Mientras trataba de ubicarse, los golpes en la puerta se repitieron, ahora más apremiantes, casi violentos.
—¡Pum, pum, pum!— sonó, como si le martillaran el cráneo.
Daisy miró la hora. Pasada la medianoche.
¿Quién demonios la buscaba a esas horas?
Antes de que pudiera asomarse a la mirilla, su celular empezó a sonar insistentemente.
En la pantalla titilaba un nombre: [Carne gratis].
Medio dormida, Daisy no cayó en cuenta de inmediato. Se le había olvidado que, en un arranque de enojo, cambió el nombre de Oliver en sus contactos después de la noche en que la había hecho rabiar.
Fue hasta que escuchó la voz de Oliver tras la puerta que despertó por completo.
—¡Abre la puerta, Daisy!
¿Y este loco qué hacía a esas horas afuera, ladrando como perro extraviado?
Daisy no tenía ganas de lidiar con él. Se tapó con la cobija y trató de ignorarlo.
Pero Oliver no se daba por vencido; los golpes en la puerta iban aumentando en intensidad.
Con ese escándalo seguro iba a despertar a todos los vecinos.
La patrulla no tardó en llegar. Cuando los agentes arribaron, los dos seguían plantados en la puerta, sin ceder terreno.
Al ver a Oliver tan bien vestido y formal, los policías no se mostraron tan hostiles. Uno de ellos preguntó con cierta amabilidad:
—¿Qué sucede aquí?
Oliver respondió sin cambiar el gesto.
—Pelea de pareja.
Al oír eso, al policía se le borró la sonrisa y se dirigió a Daisy, visiblemente molesto.
—¿Sabe que está perdiendo el tiempo de la policía por un pleito de novios?
Daisy negó con la cabeza, indignada.
—¡No somos pareja! No le crea nada, señor oficial.

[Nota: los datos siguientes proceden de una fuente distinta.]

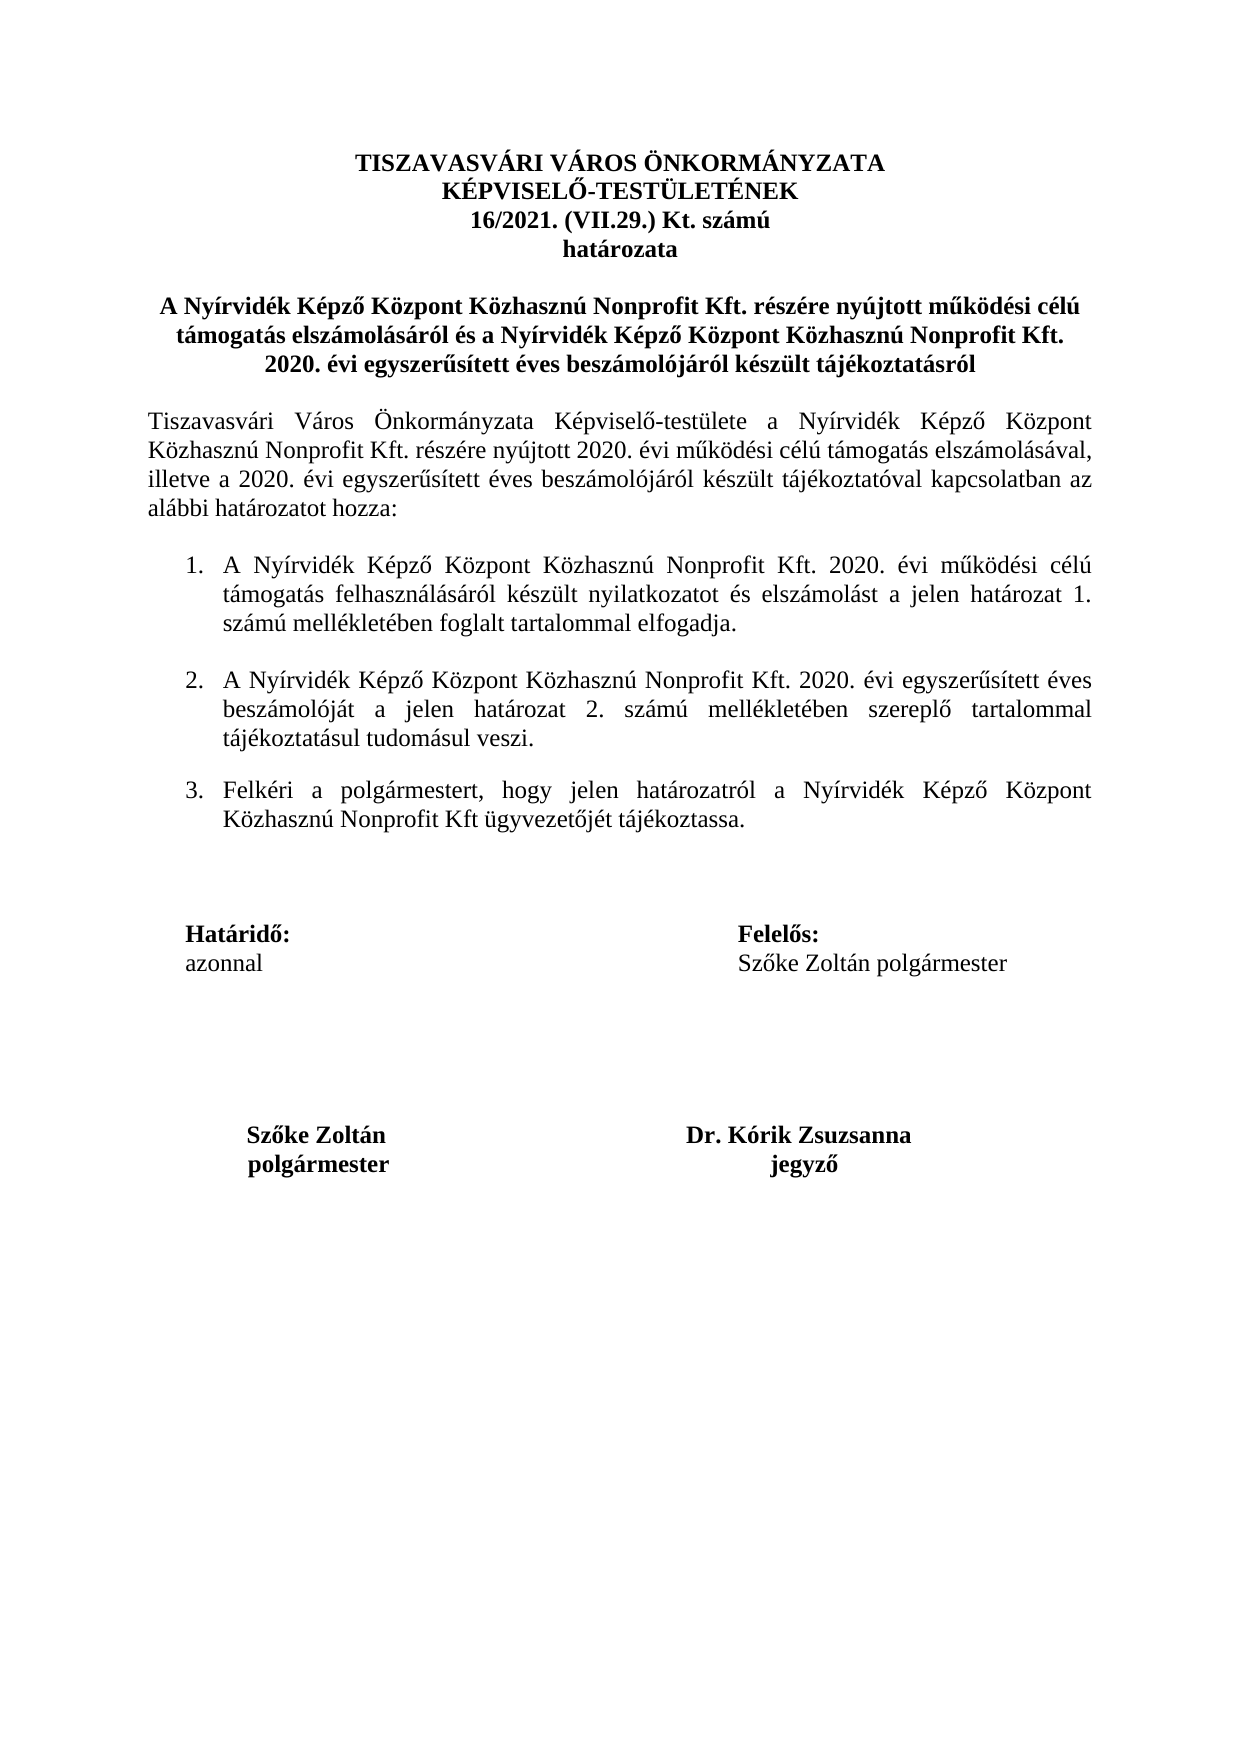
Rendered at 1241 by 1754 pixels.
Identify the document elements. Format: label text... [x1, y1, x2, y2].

text 16/2021. (VII.29.) Kt. számú [148, 205, 1093, 234]
text Tiszavasvári Város Önkormányzata Képviselő-testülete a Nyírvidék Képző Központ Közhasznú Nonprofit Kft. részére nyújtott 2020. évi működési célú támogatás elszámolásával, illetve a 2020. évi egyszerűsített éves beszámolójáról készült tájékoztatóval kapcsolatban az alábbi határozatot hozza: [148, 406, 1093, 521]
text Határidő: Felelős: [148, 919, 1093, 948]
list Felkéri a polgármestert, hogy jelen határozatról a Nyírvidék Képző Központ Közhasznú Nonprofit Kft ügyvezetőjét tájékoztassa. [185, 775, 1093, 833]
list A Nyírvidék Képző Központ Közhasznú Nonprofit Kft. 2020. évi működési célú támogatás felhasználásáról készült nyilatkozatot és elszámolást a jelen határozat 1. számú mellékletében foglalt tartalommal elfogadja. [185, 550, 1093, 636]
text Szőke Zoltán Dr. Kórik Zsuzsanna [148, 1120, 1093, 1149]
text azonnal Szőke Zoltán polgármester [148, 948, 1093, 977]
text polgármester jegyző [148, 1149, 1093, 1178]
text KÉPVISELŐ-TESTÜLETÉNEK [148, 176, 1093, 205]
title TISZAVASVÁRI VÁROS ÖNKORMÁNYZATA [148, 148, 1093, 176]
text A Nyírvidék Képző Központ Közhasznú Nonprofit Kft. részére nyújtott működési célú támogatás elszámolásáról és a Nyírvidék Képző Központ Közhasznú Nonprofit Kft. 2020. évi egyszerűsített éves beszámolójáról készült tájékoztatásról [148, 291, 1093, 378]
list A Nyírvidék Képző Központ Közhasznú Nonprofit Kft. 2020. évi egyszerűsített éves beszámolóját a jelen határozat 2. számú mellékletében szereplő tartalommal tájékoztatásul tudomásul veszi. [185, 665, 1093, 751]
text határozata [148, 234, 1093, 263]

Oliver la miró con una sonrisa mordaz.
—Ella tiene un lunar rojo en el pecho izquierdo y una marca de nacimiento diminuta en la pierna...

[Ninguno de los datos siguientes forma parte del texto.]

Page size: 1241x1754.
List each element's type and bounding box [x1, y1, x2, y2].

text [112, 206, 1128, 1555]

Daisy se apresuró a jalarlo hacia adentro y le ofreció una disculpa formal al policía.
—¡Perdón, perdón, ya no vuelvo a molestar! De verdad, fue un malentendido, no era necesario que vinieran...
No se atrevía a dejarlo seguir hablando; si se tardaba un segundo más, Oliver iba a ventilar todos sus secretos ahí mismo.